* YOUR ASSIGNMENT
Here the requirement is to repeat every record exactly, in full.

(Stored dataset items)
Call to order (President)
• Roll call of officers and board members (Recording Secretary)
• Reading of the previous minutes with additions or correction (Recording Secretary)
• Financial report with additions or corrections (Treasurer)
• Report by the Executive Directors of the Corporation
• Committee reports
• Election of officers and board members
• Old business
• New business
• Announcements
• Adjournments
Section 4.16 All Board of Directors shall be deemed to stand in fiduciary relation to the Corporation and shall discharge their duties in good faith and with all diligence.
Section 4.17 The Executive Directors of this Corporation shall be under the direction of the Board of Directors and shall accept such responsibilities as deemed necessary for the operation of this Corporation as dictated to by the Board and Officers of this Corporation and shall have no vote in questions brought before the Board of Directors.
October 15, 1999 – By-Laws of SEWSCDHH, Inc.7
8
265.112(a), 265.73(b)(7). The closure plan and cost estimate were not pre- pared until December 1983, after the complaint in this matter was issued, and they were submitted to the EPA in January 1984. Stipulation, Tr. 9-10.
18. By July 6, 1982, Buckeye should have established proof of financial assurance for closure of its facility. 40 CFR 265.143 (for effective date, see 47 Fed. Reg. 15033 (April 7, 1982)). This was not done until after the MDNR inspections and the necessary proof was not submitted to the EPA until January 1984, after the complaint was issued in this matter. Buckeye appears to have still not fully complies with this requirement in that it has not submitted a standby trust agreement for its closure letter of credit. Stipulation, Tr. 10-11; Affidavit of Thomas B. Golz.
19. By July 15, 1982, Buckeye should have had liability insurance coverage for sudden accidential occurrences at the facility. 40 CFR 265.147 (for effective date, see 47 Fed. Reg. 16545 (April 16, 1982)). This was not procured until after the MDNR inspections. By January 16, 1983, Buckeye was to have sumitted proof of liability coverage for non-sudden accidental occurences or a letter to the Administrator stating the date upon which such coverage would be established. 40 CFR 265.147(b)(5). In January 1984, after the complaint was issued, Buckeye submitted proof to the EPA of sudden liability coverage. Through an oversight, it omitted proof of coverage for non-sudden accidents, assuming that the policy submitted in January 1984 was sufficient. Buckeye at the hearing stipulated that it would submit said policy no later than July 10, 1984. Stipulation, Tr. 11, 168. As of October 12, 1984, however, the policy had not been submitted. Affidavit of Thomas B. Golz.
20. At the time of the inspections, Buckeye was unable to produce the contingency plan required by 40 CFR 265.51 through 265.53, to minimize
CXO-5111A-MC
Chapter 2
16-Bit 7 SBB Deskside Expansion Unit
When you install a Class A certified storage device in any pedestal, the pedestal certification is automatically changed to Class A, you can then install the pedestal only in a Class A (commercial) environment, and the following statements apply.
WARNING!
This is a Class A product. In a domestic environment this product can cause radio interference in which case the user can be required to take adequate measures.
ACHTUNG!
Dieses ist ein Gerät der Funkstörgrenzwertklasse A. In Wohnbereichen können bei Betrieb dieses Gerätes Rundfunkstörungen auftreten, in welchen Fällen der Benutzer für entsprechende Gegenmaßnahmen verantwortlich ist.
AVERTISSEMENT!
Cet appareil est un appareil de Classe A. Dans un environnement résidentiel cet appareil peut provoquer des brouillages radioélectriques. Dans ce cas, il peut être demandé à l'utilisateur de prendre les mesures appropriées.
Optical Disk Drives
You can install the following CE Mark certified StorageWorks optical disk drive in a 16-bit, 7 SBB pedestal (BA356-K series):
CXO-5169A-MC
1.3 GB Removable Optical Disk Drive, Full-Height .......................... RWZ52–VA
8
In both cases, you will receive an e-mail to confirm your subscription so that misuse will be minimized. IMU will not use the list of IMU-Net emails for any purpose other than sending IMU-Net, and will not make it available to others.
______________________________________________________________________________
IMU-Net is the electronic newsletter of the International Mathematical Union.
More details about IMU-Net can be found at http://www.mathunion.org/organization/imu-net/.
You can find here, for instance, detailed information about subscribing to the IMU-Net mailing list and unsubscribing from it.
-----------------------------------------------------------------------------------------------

* TASK OUTPUT
Call to order (President)
• Roll call of officers and board members (Recording Secretary)
• Reading of the previous minutes with additions or correction (Recording Secretary)
• Financial report with additions or corrections (Treasurer)
• Report by the Executive Directors of the Corporation
• Committee reports
• Election of officers and board members
• Old business
• New business
• Announcements
• Adjournments
Section 4.16 All Board of Directors shall be deemed to stand in fiduciary relation to the Corporation and shall discharge their duties in good faith and with all diligence.
Section 4.17 The Executive Directors of this Corporation shall be under the direction of the Board of Directors and shall accept such responsibilities as deemed necessary for the operation of this Corporation as dictated to by the Board and Officers of this Corporation and shall have no vote in questions brought before the Board of Directors.
October 15, 1999 – By-Laws of SEWSCDHH, Inc.7
8
265.112(a), 265.73(b)(7). The closure plan and cost estimate were not pre- pared until December 1983, after the complaint in this matter was issued, and they were submitted to the EPA in January 1984. Stipulation, Tr. 9-10.
18. By July 6, 1982, Buckeye should have established proof of financial assurance for closure of its facility. 40 CFR 265.143 (for effective date, see 47 Fed. Reg. 15033 (April 7, 1982)). This was not done until after the MDNR inspections and the necessary proof was not submitted to the EPA until January 1984, after the complaint was issued in this matter. Buckeye appears to have still not fully complies with this requirement in that it has not submitted a standby trust agreement for its closure letter of credit. Stipulation, Tr. 10-11; Affidavit of Thomas B. Golz.
19. By July 15, 1982, Buckeye should have had liability insurance coverage for sudden accidential occurrences at the facility. 40 CFR 265.147 (for effective date, see 47 Fed. Reg. 16545 (April 16, 1982)). This was not procured until after the MDNR inspections. By January 16, 1983, Buckeye was to have sumitted proof of liability coverage for non-sudden accidental occurences or a letter to the Administrator stating the date upon which such coverage would be established. 40 CFR 265.147(b)(5). In January 1984, after the complaint was issued, Buckeye submitted proof to the EPA of sudden liability coverage. Through an oversight, it omitted proof of coverage for non-sudden accidents, assuming that the policy submitted in January 1984 was sufficient. Buckeye at the hearing stipulated that it would submit said policy no later than July 10, 1984. Stipulation, Tr. 11, 168. As of October 12, 1984, however, the policy had not been submitted. Affidavit of Thomas B. Golz.
20. At the time of the inspections, Buckeye was unable to produce the contingency plan required by 40 CFR 265.51 through 265.53, to minimize
CXO-5111A-MC
Chapter 2
16-Bit 7 SBB Deskside Expansion Unit
When you install a Class A certified storage device in any pedestal, the pedestal certification is automatically changed to Class A, you can then install the pedestal only in a Class A (commercial) environment, and the following statements apply.
WARNING!
This is a Class A product. In a domestic environment this product can cause radio interference in which case the user can be required to take adequate measures.
ACHTUNG!
Dieses ist ein Gerät der Funkstörgrenzwertklasse A. In Wohnbereichen können bei Betrieb dieses Gerätes Rundfunkstörungen auftreten, in welchen Fällen der Benutzer für entsprechende Gegenmaßnahmen verantwortlich ist.
AVERTISSEMENT!
Cet appareil est un appareil de Classe A. Dans un environnement résidentiel cet appareil peut provoquer des brouillages radioélectriques. Dans ce cas, il peut être demandé à l'utilisateur de prendre les mesures appropriées.
Optical Disk Drives
You can install the following CE Mark certified StorageWorks optical disk drive in a 16-bit, 7 SBB pedestal (BA356-K series):
CXO-5169A-MC
1.3 GB Removable Optical Disk Drive, Full-Height .......................... RWZ52–VA
8
In both cases, you will receive an e-mail to confirm your subscription so that misuse will be minimized. IMU will not use the list of IMU-Net emails for any purpose other than sending IMU-Net, and will not make it available to others.
______________________________________________________________________________
IMU-Net is the electronic newsletter of the International Mathematical Union.
More details about IMU-Net can be found at http://www.mathunion.org/organization/imu-net/.
You can find here, for instance, detailed information about subscribing to the IMU-Net mailing list and unsubscribing from it.
-----------------------------------------------------------------------------------------------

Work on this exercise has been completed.